» **TO-DO ITEM A**: From the aircraft certification passage, list the things the maker produces as it progresses through the certification program.
» **TO-DO ITEM B**: According to the aircraft certification passage, when does the aeronautical authority issue the Type Certificate?
» **TO-DO ITEM C**: Carry on writing the aircraft certification passage, starting after its final sentence.

» **TEXT EXCERPT**:
There comes a point when the systems are successfully integrated and working like they should. When this happens, they start to make flights simulating the operations they expect the Aeroplane to have, once it’s put to service.
Maximum range and maximum weight flights, airline-like flights. Flights from high and hot Airports (high elevation and temperature), intense cold and heat flights, and other scenarios.
As they make progress in the certification program, the maker produces the respective manuals. They also make the training program the Pilots and the mechanics of the Aeroplane are going to have.
On top of this, they create the maintenance program. The operators will need to service the Aeroplane according to this for it to continue to be airworthy.
Finally, the aeronautical authority issues the desired Type Certificate. This happens when the agreed flight hours are reached, in the agreed scenarios, and the results are satisfactory.
As you can see, several years can pass from the moment the maker begins to design the Aeroplane, until the certificate is issued.

» **MATERIAL PROVIDED**:
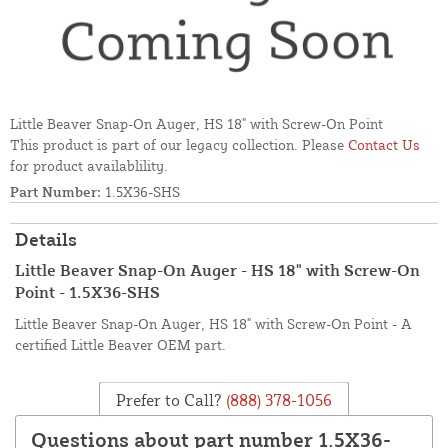
Little Beaver Snap-On Auger, HS 18" with Screw-On Point
This product is part of our legacy collection. Please
Contact Us
for product availablility.
Part Number:
1.5X36-SHS
Details
Little Beaver Snap-On Auger - HS 18" with Screw-On
Point - 1.5X36-SHS
Little Beaver Snap-On Auger, HS 18" with Screw-On Point - A
certified Little Beaver OEM part.
Prefer to Call?
(888) 378-1056
Questions about part number 1.5X36-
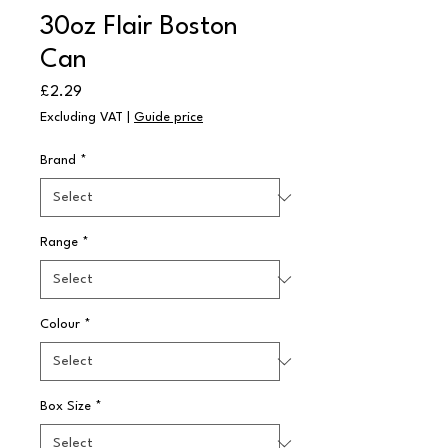
30oz Flair Boston
Can
Price
£2.29
Excluding VAT
|
Guide price
Brand
*
Range
*
Colour
*
Box Size
*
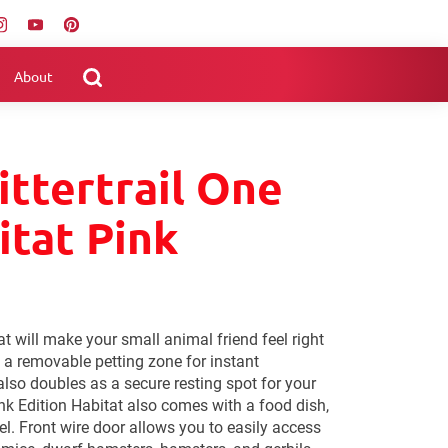
About
ittertrail One
itat Pink
t will make your small animal friend feel right
 a removable petting zone for instant
also doubles as a secure resting spot for your
ink Edition Habitat also comes with a food dish,
el. Front wire door allows you to easily access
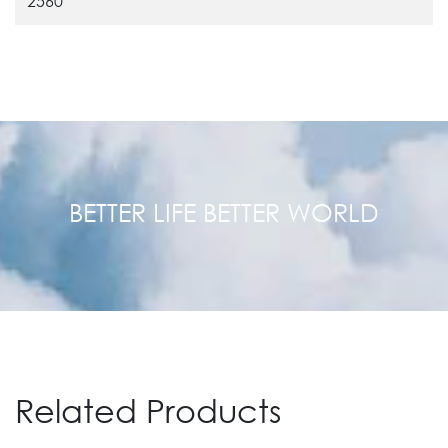
2560
BETTER LIFE BETTER WORLD
Related Products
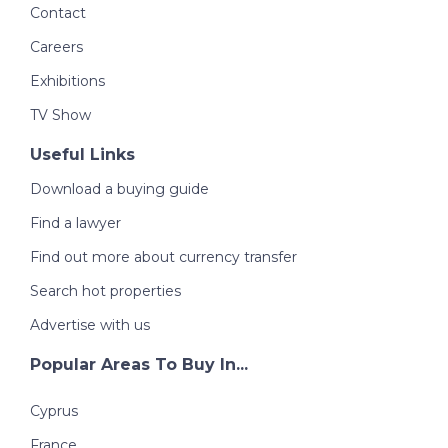
Contact
Careers
Exhibitions
TV Show
Useful Links
Download a buying guide
Find a lawyer
Find out more about currency transfer
Search hot properties
Advertise with us
Popular Areas To Buy In...
Cyprus
France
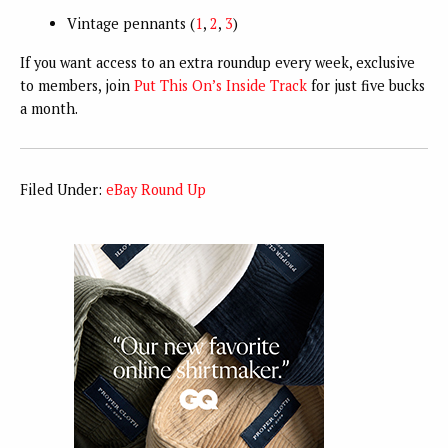
Vintage pennants (
1
,
2
,
3
)
If you want access to an extra roundup every week, exclusive
to members, join
Put This On’s Inside Track
for just five bucks
a month.
Filed Under:
eBay Round Up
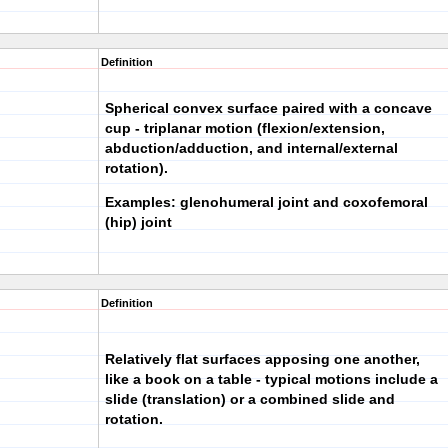
Definition
Spherical convex surface paired with a concave
cup - triplanar motion (flexion/extension,
abduction/adduction, and internal/external
rotation).
Examples: glenohumeral joint and coxofemoral
(hip) joint
Definition
Relatively flat surfaces apposing one another,
like a book on a table - typical motions include a
slide (translation) or a combined slide and
rotation.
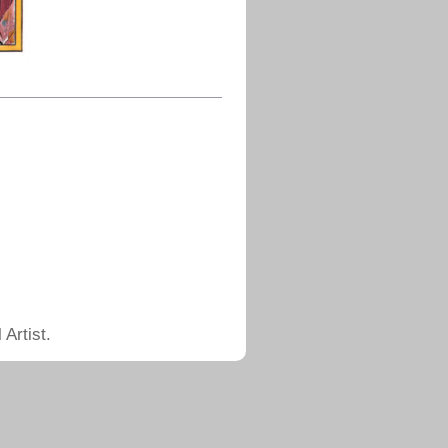
Artist.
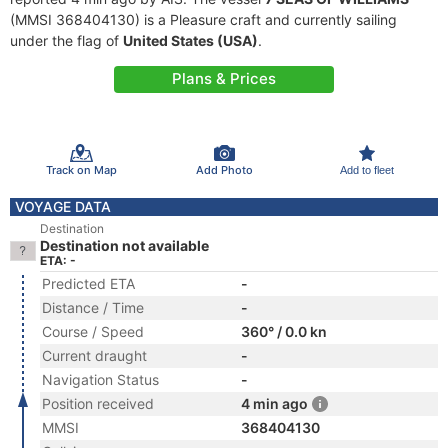
(MMSI 368404130) is a Pleasure craft and currently sailing
under the flag of
United States (USA)
.
Plans & Prices
Track on Map
Add Photo
Add to fleet
VOYAGE DATA
Destination
Destination not available
ETA: -
Predicted ETA
-
Distance / Time
-
Course / Speed
360° / 0.0 kn
Current draught
-
Navigation Status
-
Position received
4 min ago
MMSI
368404130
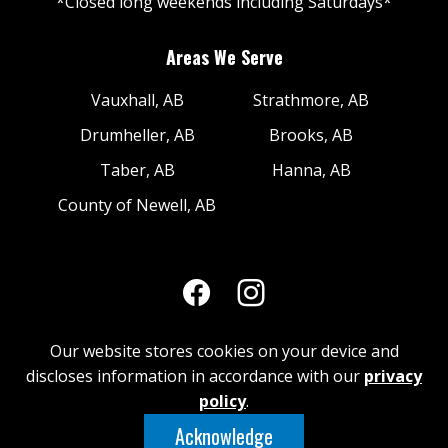
*Closed long weekends including Saturdays*
Areas We Serve
Vauxhall, AB
Strathmore, AB
Drumheller, AB
Brooks, AB
Taber, AB
Hanna, AB
County of Newell, AB
Our website stores cookies on your device and
discloses information in accordance with our
privacy
© 2026 Brooks Industrial Metals | Web
policy
.
Design & Development by iNet Media Digital
Acknowledge
Marketing Experts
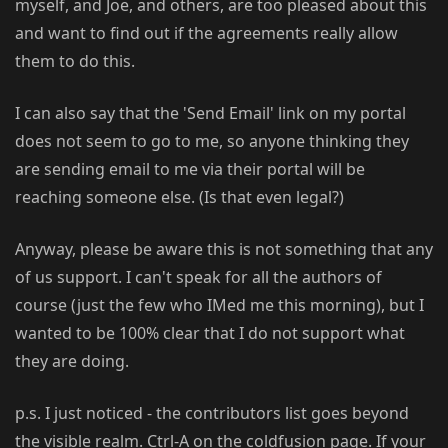
myself, and Joe, and others, are too pleased about this
and want to find out if the agreements really allow
them to do this.
I can also say that the 'Send Email' link on my portal
does not seem to go to me, so anyone thinking they
are sending email to me via their portal will be
reaching someone else. (Is that even legal?)
Anyway, please be aware this is not something that any
of us support. I can't speak for all the authors of
course (just the few who IMed me this morning), but I
wanted to be 100% clear that I do not support what
they are doing.
p.s. I just noticed - the contributors list goes beyond
the visible realm. Ctrl-A on the coldfusion page. If your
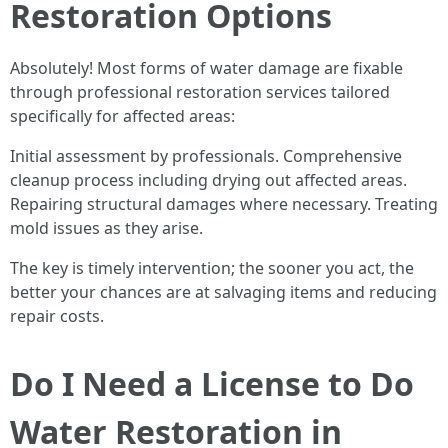
Restoration Options
Absolutely! Most forms of water damage are fixable
through professional restoration services tailored
specifically for affected areas:
Initial assessment by professionals. Comprehensive
cleanup process including drying out affected areas.
Repairing structural damages where necessary. Treating
mold issues as they arise.
The key is timely intervention; the sooner you act, the
better your chances are at salvaging items and reducing
repair costs.
Do I Need a License to Do
Water Restoration in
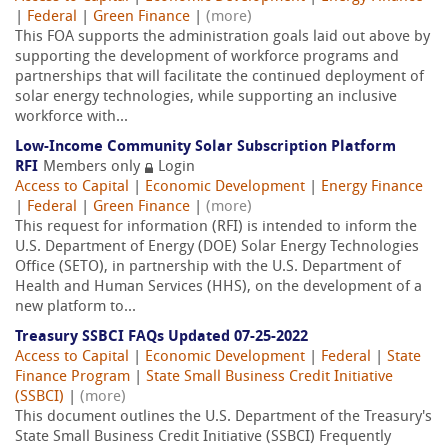
|
Federal
|
Green Finance
|
(more)
This FOA supports the administration goals laid out above by
supporting the development of workforce programs and
partnerships that will facilitate the continued deployment of
solar energy technologies, while supporting an inclusive
workforce with...
Low-Income Community Solar Subscription Platform
RFI
Members only
Login
Access to Capital
|
Economic Development
|
Energy Finance
|
Federal
|
Green Finance
|
(more)
This request for information (RFI) is intended to inform the
U.S. Department of Energy (DOE) Solar Energy Technologies
Office (SETO), in partnership with the U.S. Department of
Health and Human Services (HHS), on the development of a
new platform to...
Treasury SSBCI FAQs Updated 07-25-2022
Access to Capital
|
Economic Development
|
Federal
|
State
Finance Program
|
State Small Business Credit Initiative
(SSBCI)
|
(more)
This document outlines the U.S. Department of the Treasury's
State Small Business Credit Initiative (SSBCI) Frequently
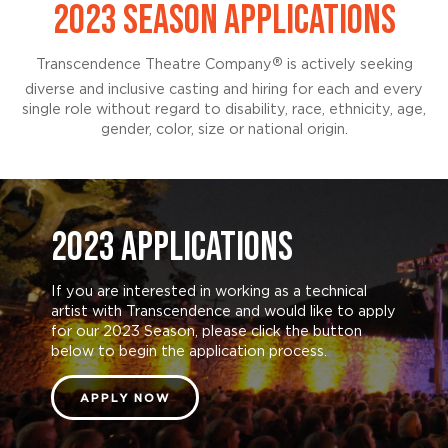
2023 SEASON APPLICATIONS
®
Transcendence Theatre Company
is actively seeking
diverse and inclusive casting and hiring for each and every
single role without regard to disability, race, ethnicity, age,
gender, color, size or national origin.
2023 APPLICATIONS
If you are interested in working as a technical
artist with Transcendence and would like to apply
for our 2023 Season, please click the button
below to begin the application process.
APPLY NOW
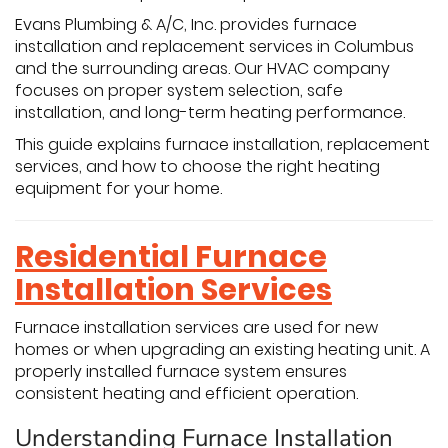
Evans Plumbing & A/C, Inc. provides furnace
installation and replacement services in Columbus
and the surrounding areas. Our HVAC company
focuses on proper system selection, safe
installation, and long-term heating performance.
This guide explains furnace installation, replacement
services, and how to choose the right heating
equipment for your home.
Residential Furnace
Installation Services
Furnace installation services are used for new
homes or when upgrading an existing heating unit. A
properly installed furnace system ensures
consistent heating and efficient operation.
Understanding Furnace Installation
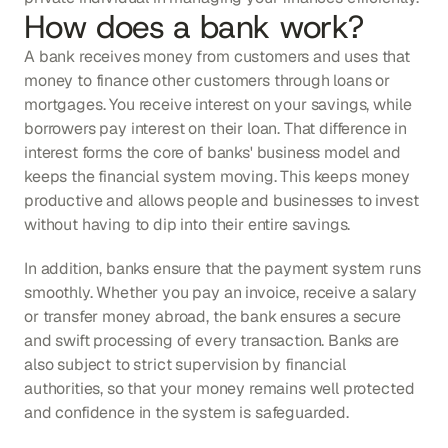
How does a bank work?
A bank receives money from customers and uses that 
money to finance other customers through loans or 
mortgages. You receive interest on your savings, while 
borrowers pay interest on their loan. That difference in 
interest forms the core of banks' business model and 
keeps the financial system moving. This keeps money 
productive and allows people and businesses to invest 
without having to dip into their entire savings.
In addition, banks ensure that the payment system runs 
smoothly. Whether you pay an invoice, receive a salary 
or transfer money abroad, the bank ensures a secure 
and swift processing of every transaction. Banks are 
also subject to strict supervision by financial 
authorities, so that your money remains well protected 
and confidence in the system is safeguarded.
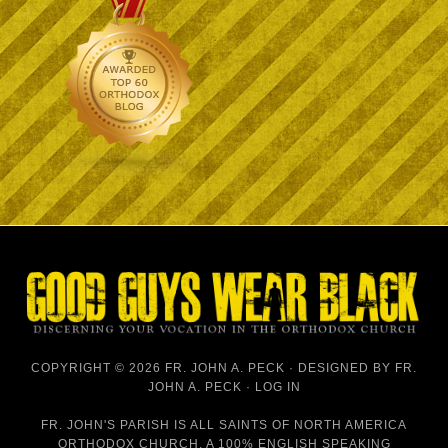
COPYRIGHT © 2026 FR. JOHN A. PECK · DESIGNED BY
FR.
JOHN A. PECK
·
LOG IN
FR. JOHN'S PARISH IS
ALL SAINTS OF NORTH AMERICA
ORTHODOX CHURCH
, A 100% ENGLISH SPEAKING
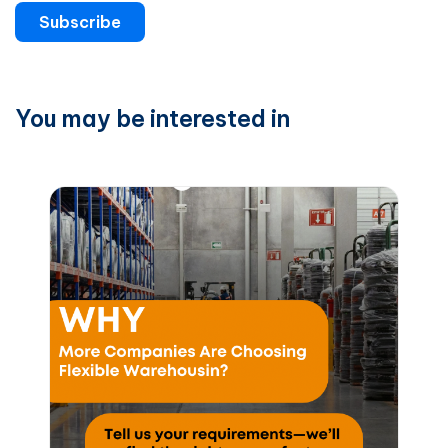
Subscribe
You may be interested in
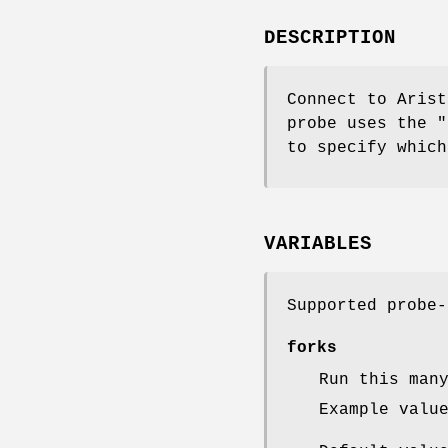
DESCRIPTION
Connect to Arist
probe uses the "
to specify which
VARIABLES
Supported probe-
forks
Run this man
Example valu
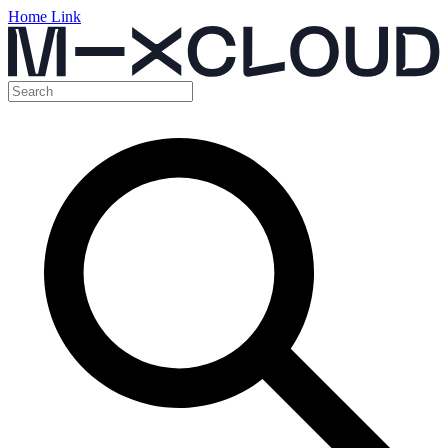
Home Link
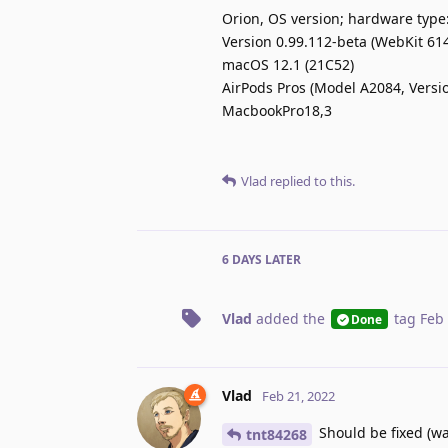
Orion, OS version; hardware type
Version 0.99.112-beta (WebKit 614
macOS 12.1 (21C52)
AirPods Pros (Model A2084, Versi
MacbookPro18,3
Vlad
replied to this.
6 DAYS
LATER
Vlad
added the
tag
Feb 
Done
Vlad
Feb 21, 2022
Should be fixed (wa
tnt84268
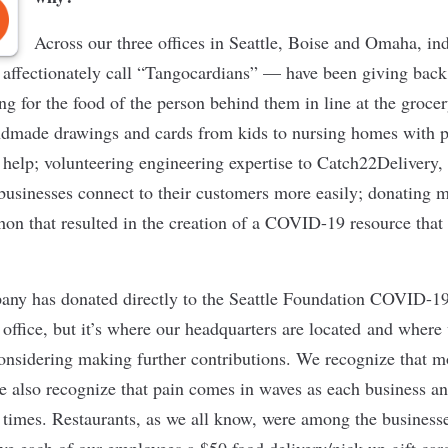
Across our three offices in Seattle, Boise and Omaha, in
fectionately call “Tangocardians”
— have been giving back t
g for the food of the person behind them in line at the grocer
andmade drawings and cards from kids to nursing homes with 
o help; volunteering engineering expertise to Catch22Delivery,
businesses connect to their customers more easily; donating me
hon that resulted in the creation of a COVID-19 resource that
ny has donated directly to the Seattle Foundation COVID-1
y office, but it’s where our headquarters are located and where
onsidering making further contributions. We recognize that m
e also recognize that pain comes in waves as each business an
t times. Restaurants, as we all know, were among the businesse
e each of our employees a $50 food delivery/pick-up gift car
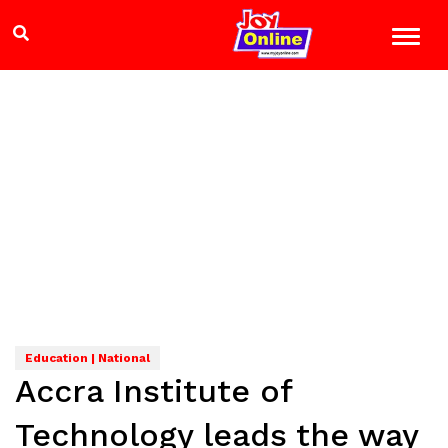
Education | National
Accra Institute of
Technology leads the way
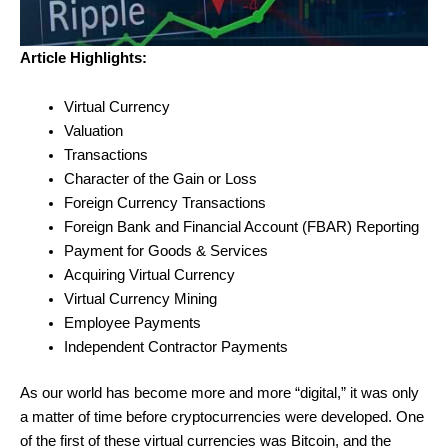
Article Highlights:
Virtual Currency
Valuation
Transactions
Character of the Gain or Loss
Foreign Currency Transactions
Foreign Bank and Financial Account (FBAR) Reporting
Payment for Goods & Services
Acquiring Virtual Currency
Virtual Currency Mining
Employee Payments
Independent Contractor Payments
As our world has become more and more “digital,” it was only
a matter of time before cryptocurrencies were developed. One
of the first of these virtual currencies was Bitcoin, and the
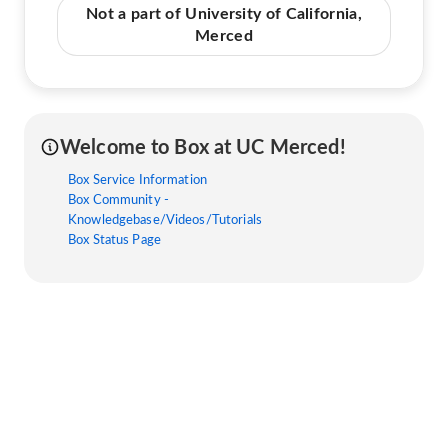
Not a part of University of California,
Merced
Welcome to Box at UC Merced!
Box Service Information
Box Community -
Knowledgebase/Videos/Tutorials
Box Status Page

» **EXPECTED ANSWER A**:
- The respective manuals
- The training program for the pilots and mechanics of the aeroplane
- The maintenance program

» **EXPECTED ANSWER B**: The authority issues it when the agreed flight hours are reached in the agreed scenarios and the results are satisfactory.

» **EXPECTED ANSWER C**:
Now, this is generally speaking about a commercial Aeroplane for transport of passengers or cargo. The processes vary somehow when the Aeroplanes will have other uses.
It can be a little different when it’s an Aeroplane destined for general Aviation, or acrobatic activities. Military Aeroplanes and helicopters also have their own parameters, and so on.
There are also experimental Aeroplanes. For their part, the engines, and the propellers have their own certification processes. These processes have their own nuances.
The Aeroplane maker must also obtain something called the Production Certificate. This can as complicated to get as the Type Certificate.
This Production Certificate is issued to a maker when the aeronautical authority is satisfied that they are able to mass produce the Aeroplane that has the Type Certificate. They have to do it keeping the same technical characteristics, with high reliability.
I am not sure now what is required to get the Production Certificate. But I do know that it’s an arduous and long process, like everything in Aviation.
It involves industrial processes, supply chain, quality control assurance, and other things.
A maker that has an Aeroplane with a Type Certificate, and whose operations have a Production Certificate, is qualified to mass produce this Aeroplane.
It is also qualified for every unit to have an Airworthiness Certificate. The certificate is the Aeroplane’s MOT test, it’s mandatory for it to be located on a visible place.
It’s illegal for an Aeroplane to fly without it, except by a waiver from the aeronautical authority.
The maker that has all this can of course sell the Aeroplane.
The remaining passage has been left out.